Task requirements |
Where the listing shows an image, skip it and output all other material unchanged.

Dataset content |

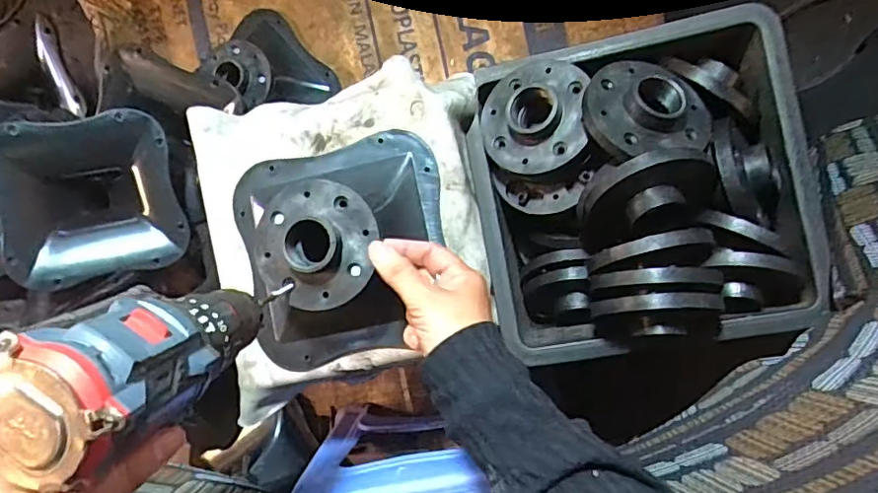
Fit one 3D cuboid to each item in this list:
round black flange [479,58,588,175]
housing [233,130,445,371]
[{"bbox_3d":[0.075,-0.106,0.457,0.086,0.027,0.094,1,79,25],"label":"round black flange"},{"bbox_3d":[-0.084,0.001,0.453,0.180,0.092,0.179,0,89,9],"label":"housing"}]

Exercise result |
Fit one 3D cuboid to each item in this list:
round black flange [479,58,588,175]
housing [233,130,445,371]
[{"bbox_3d":[0.075,-0.106,0.457,0.086,0.027,0.094,1,79,25],"label":"round black flange"},{"bbox_3d":[-0.084,0.001,0.453,0.180,0.092,0.179,0,89,9],"label":"housing"}]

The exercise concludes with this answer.